A unique moment in the McCain acceptance speech

At the very end of his mostly pedestrian but (in our view) very effective speech at the RNC yesterday, Senator McCain said something that struck us as perhaps the most startling personal revelation ever made in a presidential nomination acceptance address. Probably everyone else knows this, but we didn’t. Senator McCain said that he broke under torture:

A lot of prisoners had it worse than I did. I’d been mistreated before, but not as badly as others. I always liked to strut a little after I’d been roughed up to show the other guys I was tough enough to take it. But after I turned down their offer, they worked me over harder than they ever had before. For a long time. And they broke me. When they brought me back to my cell, I was hurt and ashamed, and I didn’t know how I could face my fellow prisoners. The good man in the cell next door, my friend, Bob Craner, saved me. Through taps on a wall he told me I had fought as hard as I could. No man can always stand alone.
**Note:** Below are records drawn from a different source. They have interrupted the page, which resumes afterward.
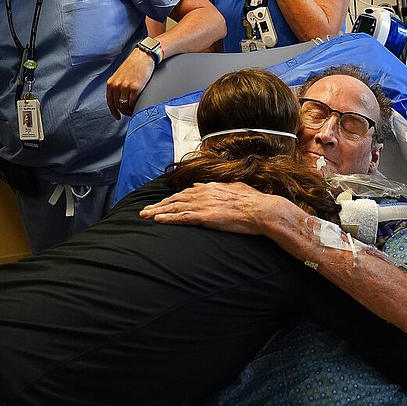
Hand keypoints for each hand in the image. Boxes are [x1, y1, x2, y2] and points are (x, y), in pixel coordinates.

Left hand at [106, 49, 154, 118]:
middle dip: (122, 112)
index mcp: (111, 83)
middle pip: (117, 105)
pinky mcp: (135, 87)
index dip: (113, 111)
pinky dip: (134, 107)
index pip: (110, 102)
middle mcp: (116, 85)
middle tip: (128, 114)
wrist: (142, 57)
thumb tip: (119, 98)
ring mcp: (125, 87)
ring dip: (128, 111)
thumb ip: (117, 86)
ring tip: (133, 112)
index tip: (117, 116)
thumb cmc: (133, 65)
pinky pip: (132, 102)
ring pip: (124, 105)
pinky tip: (136, 107)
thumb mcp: (120, 75)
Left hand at [139, 182, 279, 233]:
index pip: (187, 192)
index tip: (163, 202)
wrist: (261, 210)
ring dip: (158, 211)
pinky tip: (158, 220)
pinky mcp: (205, 217)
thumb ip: (224, 188)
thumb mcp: (238, 188)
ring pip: (175, 207)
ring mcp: (204, 205)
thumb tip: (216, 187)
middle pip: (176, 199)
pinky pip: (182, 218)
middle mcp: (204, 193)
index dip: (173, 198)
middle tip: (144, 210)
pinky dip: (168, 218)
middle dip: (159, 204)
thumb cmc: (254, 201)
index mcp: (212, 187)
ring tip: (144, 215)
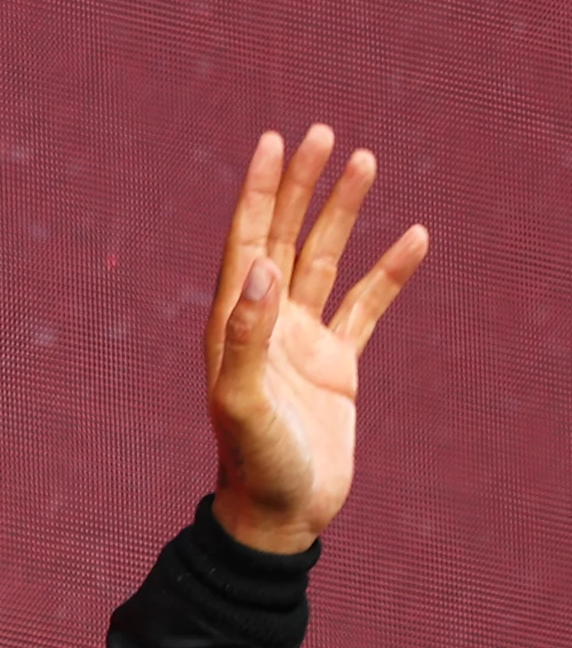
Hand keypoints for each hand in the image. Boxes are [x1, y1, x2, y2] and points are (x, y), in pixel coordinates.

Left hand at [205, 126, 428, 554]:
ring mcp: (303, 341)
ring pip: (327, 261)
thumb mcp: (241, 401)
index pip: (247, 242)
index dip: (260, 192)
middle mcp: (266, 324)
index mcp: (233, 326)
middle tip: (323, 133)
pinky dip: (390, 272)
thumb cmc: (255, 463)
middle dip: (302, 187)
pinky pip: (368, 305)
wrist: (282, 514)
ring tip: (365, 160)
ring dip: (344, 213)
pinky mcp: (337, 364)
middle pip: (286, 238)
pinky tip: (414, 236)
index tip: (275, 142)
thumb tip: (259, 266)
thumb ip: (246, 336)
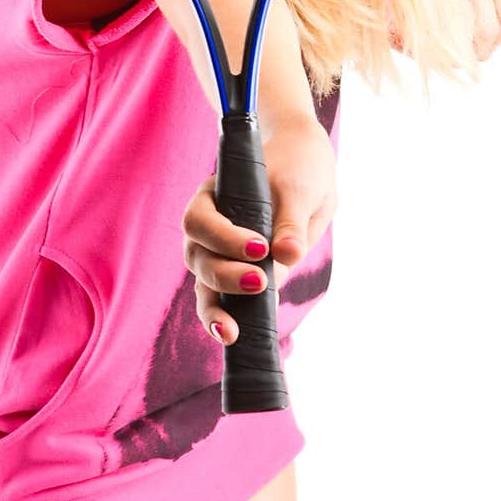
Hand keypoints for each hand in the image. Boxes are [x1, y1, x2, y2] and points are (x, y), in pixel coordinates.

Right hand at [182, 112, 336, 344]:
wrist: (303, 164)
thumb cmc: (298, 167)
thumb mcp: (301, 187)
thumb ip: (292, 220)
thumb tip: (287, 255)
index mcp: (215, 195)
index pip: (201, 220)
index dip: (224, 239)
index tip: (260, 248)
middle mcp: (209, 225)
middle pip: (197, 256)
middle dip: (223, 275)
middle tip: (259, 282)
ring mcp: (219, 251)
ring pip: (203, 282)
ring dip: (215, 308)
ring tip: (233, 332)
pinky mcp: (236, 272)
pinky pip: (220, 297)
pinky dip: (225, 317)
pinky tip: (236, 336)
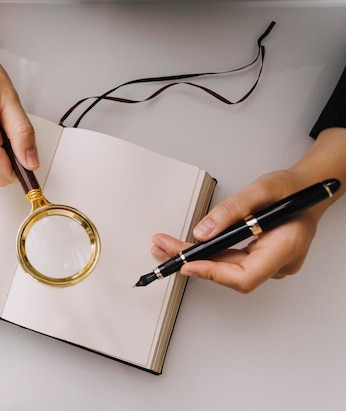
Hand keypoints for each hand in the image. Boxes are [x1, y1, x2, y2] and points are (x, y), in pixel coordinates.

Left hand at [151, 171, 321, 292]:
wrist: (309, 188)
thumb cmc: (292, 189)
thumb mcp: (261, 190)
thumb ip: (232, 211)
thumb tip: (202, 232)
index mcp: (286, 248)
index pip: (245, 276)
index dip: (213, 273)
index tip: (187, 264)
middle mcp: (279, 263)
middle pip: (230, 274)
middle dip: (193, 262)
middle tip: (164, 248)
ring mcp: (270, 264)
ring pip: (227, 269)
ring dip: (196, 258)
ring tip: (167, 246)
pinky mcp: (260, 259)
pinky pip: (230, 261)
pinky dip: (207, 254)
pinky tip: (187, 247)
Perhaps we haven’t been paying attention all this time, but we didn’t know until today that during this two-week long episode McCain says he twice attempted suicide and finally signed confessions given to him by the North Vietnamese. It is certainly unsurprising in light of all this that Senator McCain opposed waterboarding and some other coercive means of gathering information. His sufferings during captivity are almost beyond comprehension.

Inspired by the intriguing confession in McCain’s speech, we did a little further inquiry. We have a copy of Faith of My Fathers (a book with no table of contents or index, by the way), but hadn’t read it. We looked in on the episode that McCain referred to in his speech last night (pp.244-245):

Bob Craner tried to reassure me that I had resisted all that I was expected to resist. But I couldn’t shake it off. One night I either heard or dreamed I heard myself confessing over the loudspeakers, thanking the Vietnamese for receiving medical treatment I did not deserve. Most guys broke at one time or another. I doubt anyone gets over it entirely. There is never enough time and distance between the past and the present to allow one to forget his shame. I am recovered now from that period of intense despair. But I can summon up its feeling in an instant whenever I let myself remember the day.

McCain’s book discusses his post-captivity physical therapy (p.345) but appears silent on whatever psychological treatment he received. It would be very interesting to know about this, but, as with Senator Kerry, this subject apparently continues to be off-limits in political discourse. (Why do we think that the MSM may well wake up to the idea of questioning Senator McCain on this matter in a way that they did not with Senator Kerry?)

Having said that, reading even a little of what John McCain endured for year upon year has fundamentally altered our understanding of this man. We are in awe of what he and his comrades went through and came out the other side. (Of course many did not come out the other side; read the story of Lance Peter Sijan and remain unmoved if you can.) We can only begin to imagine what McCain’s close friend and fellow POW Bud Day was thinking and feeling as he sat smiling on the convention floor, watching a speech that neither man could have dared to imagine forty years ago.

One Response to “A unique moment in the McCain acceptance speech”

  1. Alice Says:

    A long time ago my parents were killed in a car crash when I was 18, and a couple of years after that I went into psychotherapy to learn the best way to deal with it and finish growing up without them. I had no adult relatives I was close to. Therapy was an intense, intimate process that sometimes dealt directly with my loss and often did not.

    Could you please explain what details of psychological and emotional recovery you feel a person should be required to reveal? My first reaction is to think your point is intrusive to the point of being destructive if pursued. The man says he can summon up the despair of the time in a instant. Why do you wish that on him? Did i misunderstand you? What do you mean, please?